### Podany tekst

Test monitora LG 25UM65
Nieruchoma podstawa umożliwia tylko pochylenie ekranu do przodu i do tyłu, można ją też całkiem zdemontować i powiesić monitor na ścianie, na uchwycie VESA. Urządzenie ma ekran pozbawiony ramek, tzw. cinema screen, dzięki czemu wygląda całkiem ładnie.
Oprócz tego monitor ma kilka mniej lub bardziej użytecznych dodatków, np. wbudowane głośniczki 3-watowe (a także analogowe wejście audio i wyjście słuchawkowe), a w podstawie uchwyt na kable.
Jednak matryce AH-IPS mają też minusy, np. nieco słabszy kontrast niż w innych odmianach IPS. W testowanym modelu maksymalny zmierzony kontrast wynosił około 560:1. Przez to czerń nie jest tak głęboka jak w innych modelach IPS, w których kontrast wynosi około 1000:1.
Poza tym drobnym szczegółem trudno znaleźć jakiekolwiek wady obrazu. Matryca zapewnia szerokie kąty widzenia, podświetlenie ekranu jest wystarczająco równomierne, a czas reakcji standardowo wynosi 15–20 ms.

######
### Zebrane informacje

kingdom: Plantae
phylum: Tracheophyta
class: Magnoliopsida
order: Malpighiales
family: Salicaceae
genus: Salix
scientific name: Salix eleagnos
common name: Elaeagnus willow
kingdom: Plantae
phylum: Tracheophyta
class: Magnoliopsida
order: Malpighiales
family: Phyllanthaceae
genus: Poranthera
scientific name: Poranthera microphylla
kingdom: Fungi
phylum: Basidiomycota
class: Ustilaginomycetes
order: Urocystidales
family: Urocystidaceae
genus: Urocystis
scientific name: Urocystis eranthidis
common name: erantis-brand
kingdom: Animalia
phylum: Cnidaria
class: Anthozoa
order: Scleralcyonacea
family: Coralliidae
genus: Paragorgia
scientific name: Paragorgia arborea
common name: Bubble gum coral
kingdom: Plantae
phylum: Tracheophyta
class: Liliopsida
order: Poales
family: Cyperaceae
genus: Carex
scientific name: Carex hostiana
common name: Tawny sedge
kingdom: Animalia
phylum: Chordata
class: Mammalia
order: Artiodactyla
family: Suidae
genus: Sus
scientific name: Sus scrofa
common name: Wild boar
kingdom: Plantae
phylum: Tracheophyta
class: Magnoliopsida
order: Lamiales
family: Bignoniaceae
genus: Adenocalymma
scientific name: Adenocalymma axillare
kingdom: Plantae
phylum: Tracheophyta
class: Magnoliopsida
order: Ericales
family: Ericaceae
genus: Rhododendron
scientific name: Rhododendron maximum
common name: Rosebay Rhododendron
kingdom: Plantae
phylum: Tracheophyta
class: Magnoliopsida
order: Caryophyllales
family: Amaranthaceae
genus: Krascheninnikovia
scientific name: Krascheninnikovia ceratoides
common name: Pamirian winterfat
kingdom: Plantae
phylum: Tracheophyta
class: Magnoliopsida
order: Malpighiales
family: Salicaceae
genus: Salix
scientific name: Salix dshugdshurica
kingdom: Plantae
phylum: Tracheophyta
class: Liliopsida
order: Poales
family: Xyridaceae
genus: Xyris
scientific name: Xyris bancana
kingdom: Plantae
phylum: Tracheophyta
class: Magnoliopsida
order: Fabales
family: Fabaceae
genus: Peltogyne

######

--- Zadania do wykonania ---
1/ Podaj maksymalny kontrast zmierzony w testowanym modelu według tekstu o monitorze LG 25UM65.
2/ Dopisz dalszy ciąg tekstu o monitorze LG 25UM65, zaczynając od miejsca po jego ostatnim zdaniu.
Materiał stanowi osobną całość, niezależną od tekstu.

--- Wyniki ćwiczenia ---
1/ Około 560:1.

2/
Skupiliśmy się na tym ostatnim zastosowaniu, bo poza niewątpliwą zaletą, jaką jest lepsza widoczność, są też minusy. Wiadomo, że większa liczba pikseli będzie się wiązała z wyższymi wymaganiami stawianymi karcie graficznej. Sprawdziliśmy to w kilku grach. W każdym przypadku po ustawieniu rozdzielczości 2560x1080 widać spadek wydajności o około 20 proc. Dla graczy, którzy chcieliby skorzystać z panoramicznego monitora, nie jest do dobra wiadomość. Sam monitor kosztuje około 1000 zł, a dodatkowo trzeba dołożyć trochę do karty graficznej albo liczyć się z pogorszeniem jakości lub płynności obrazu.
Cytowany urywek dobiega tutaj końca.